> [Task directions]: Return the lines below exactly, from the first line to the line that contains "teapot: present [538,262,633,313]". Leave out pictures.
########################################
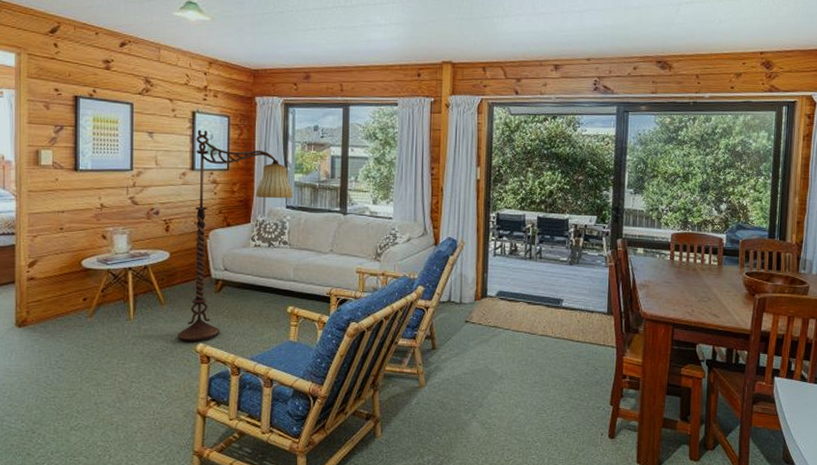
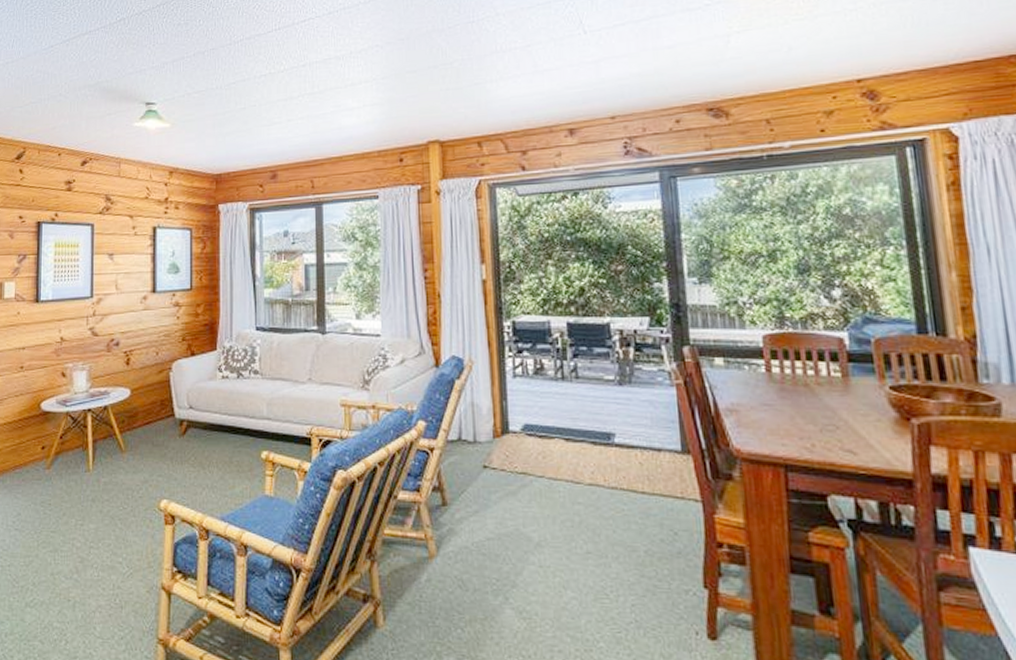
floor lamp: present [178,129,293,341] -> none [139,246,263,496]

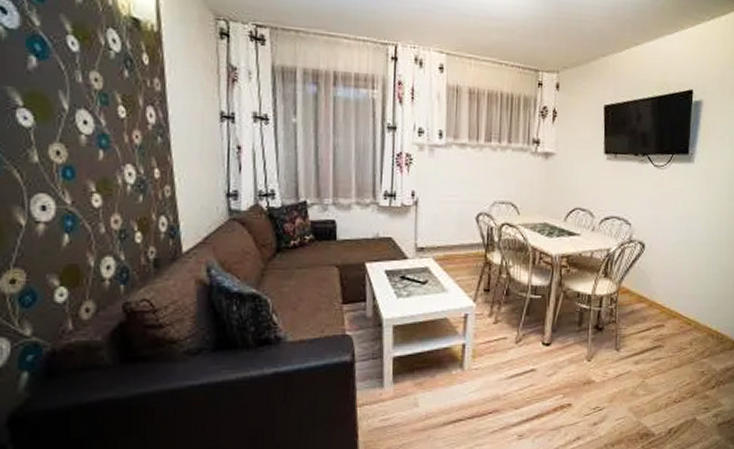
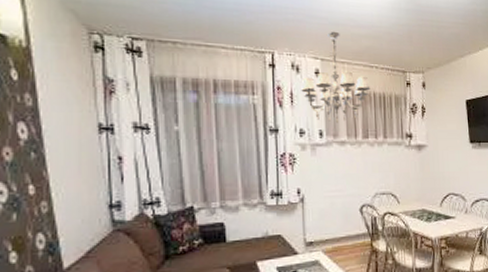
chandelier: none [423,23,498,124] -> present [301,31,371,123]

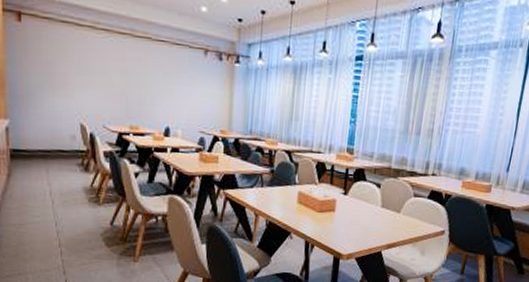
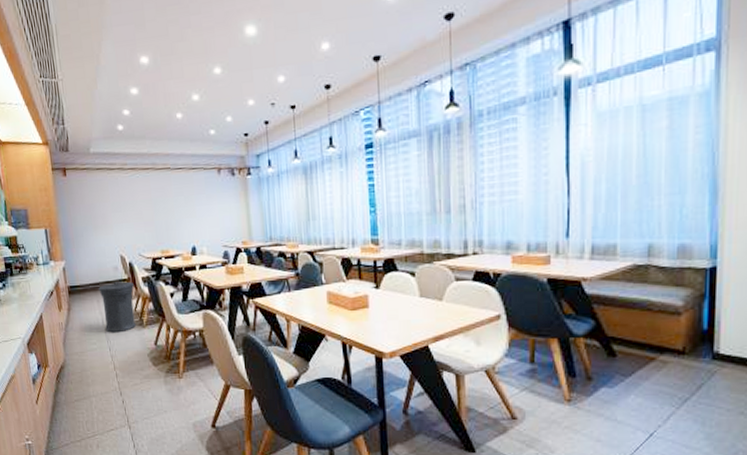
trash can: none [49,152,93,208] -> present [98,282,137,333]

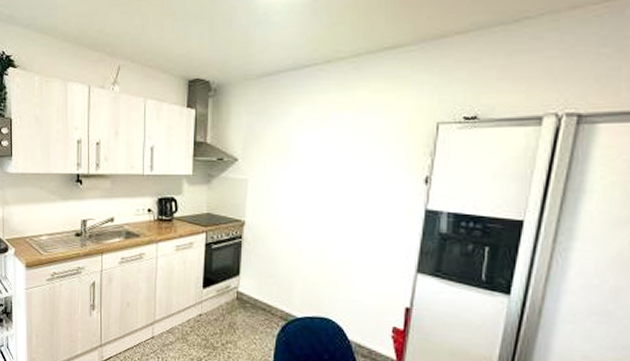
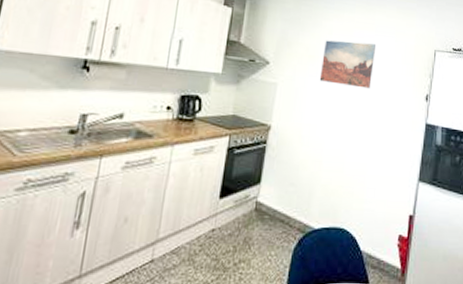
wall art: none [292,125,359,176] -> present [319,40,377,89]

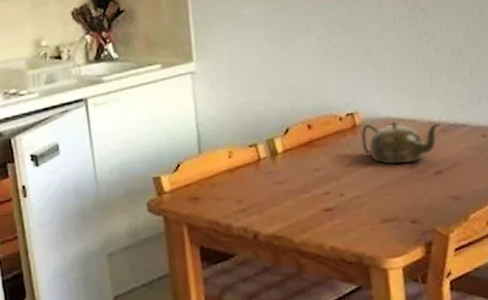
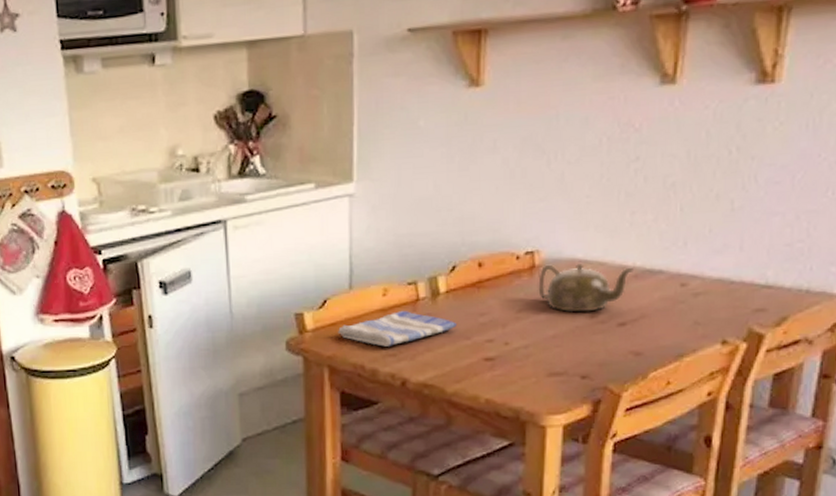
dish towel: none [192,170,296,203] -> present [338,311,456,347]

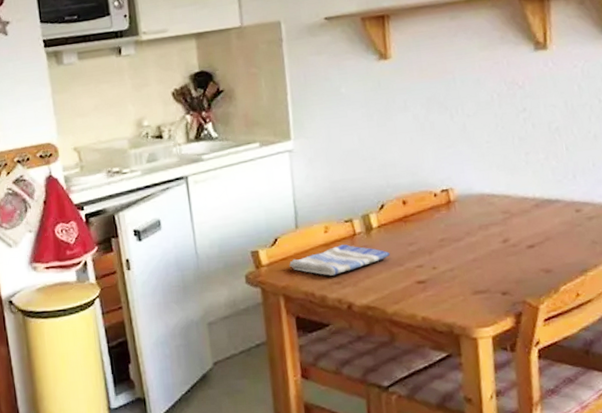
teapot: present [538,262,633,313] -> none [454,196,534,239]

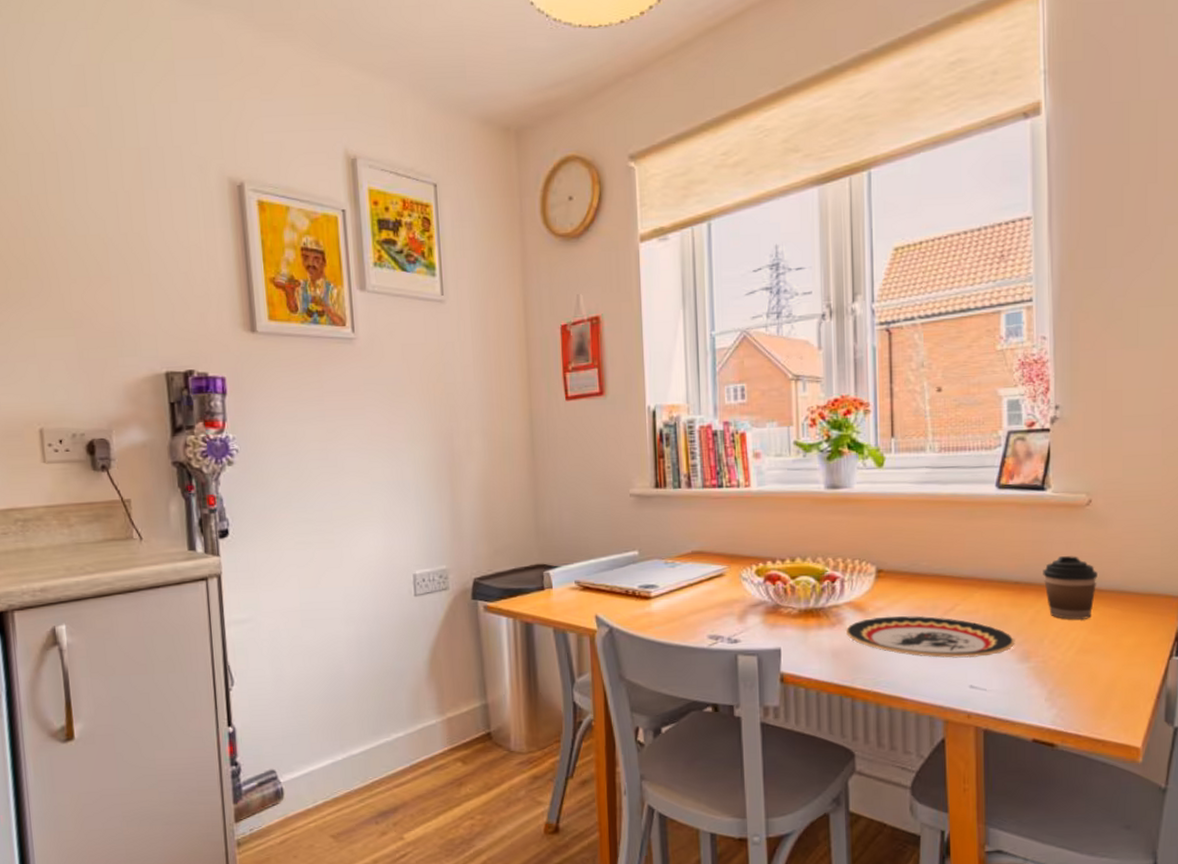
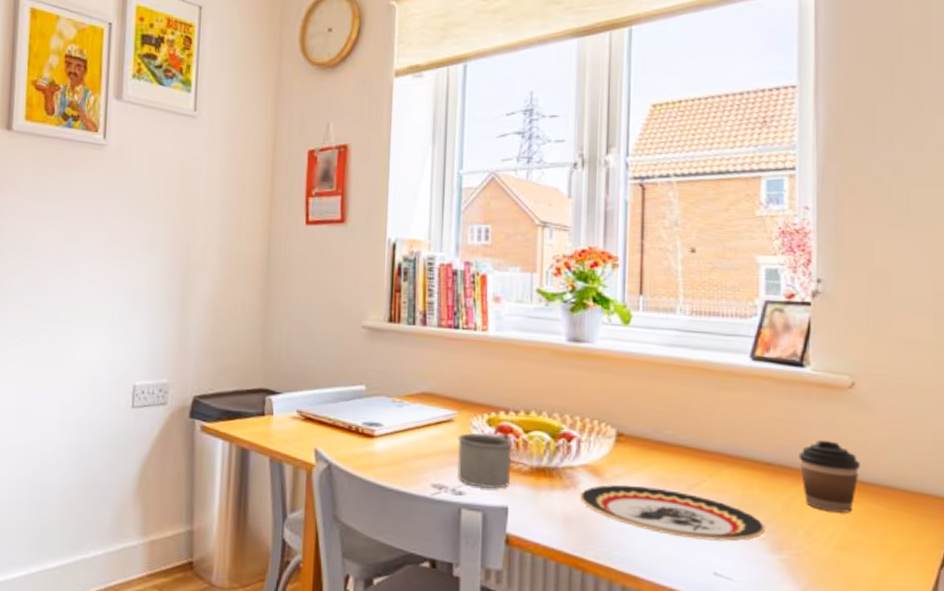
mug: none [728,581,781,635] -> present [457,432,513,489]

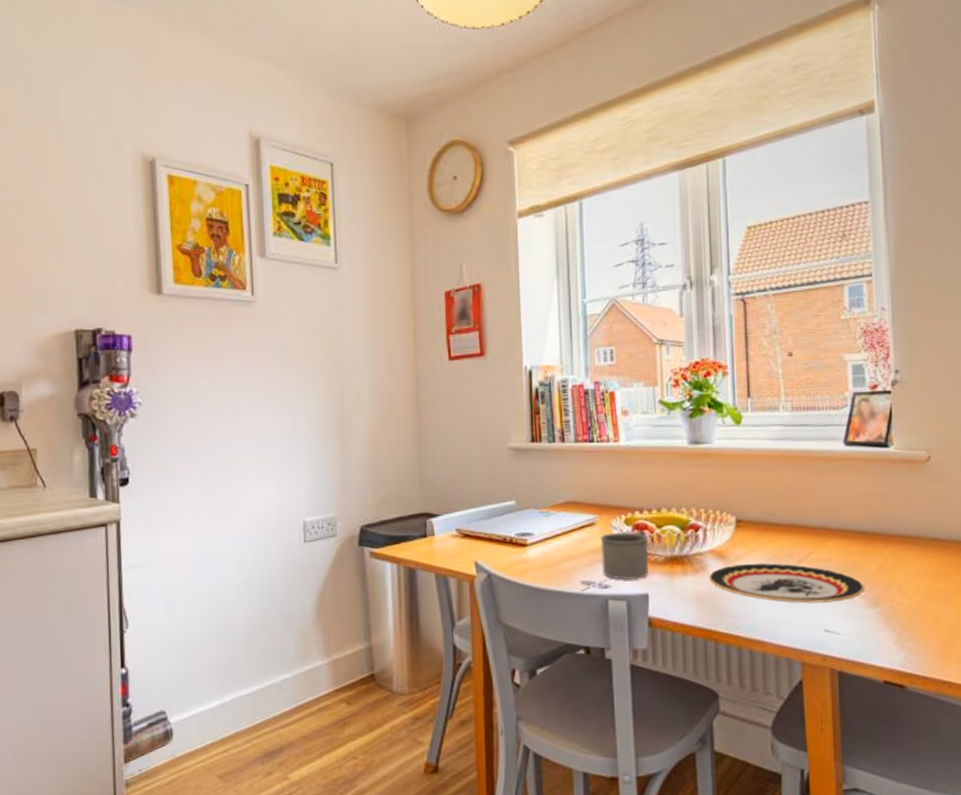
coffee cup: present [799,440,860,514] -> none [888,508,938,568]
########################################
> [Task result]:
floor lamp: present [178,129,293,341] -> none [139,246,263,496]

chandelier: none [423,23,498,124] -> present [301,31,371,123]

trash can: none [49,152,93,208] -> present [98,282,137,333]

wall art: none [292,125,359,176] -> present [319,40,377,89]

dish towel: none [192,170,296,203] -> present [338,311,456,347]

teapot: present [538,262,633,313] -> none [454,196,534,239]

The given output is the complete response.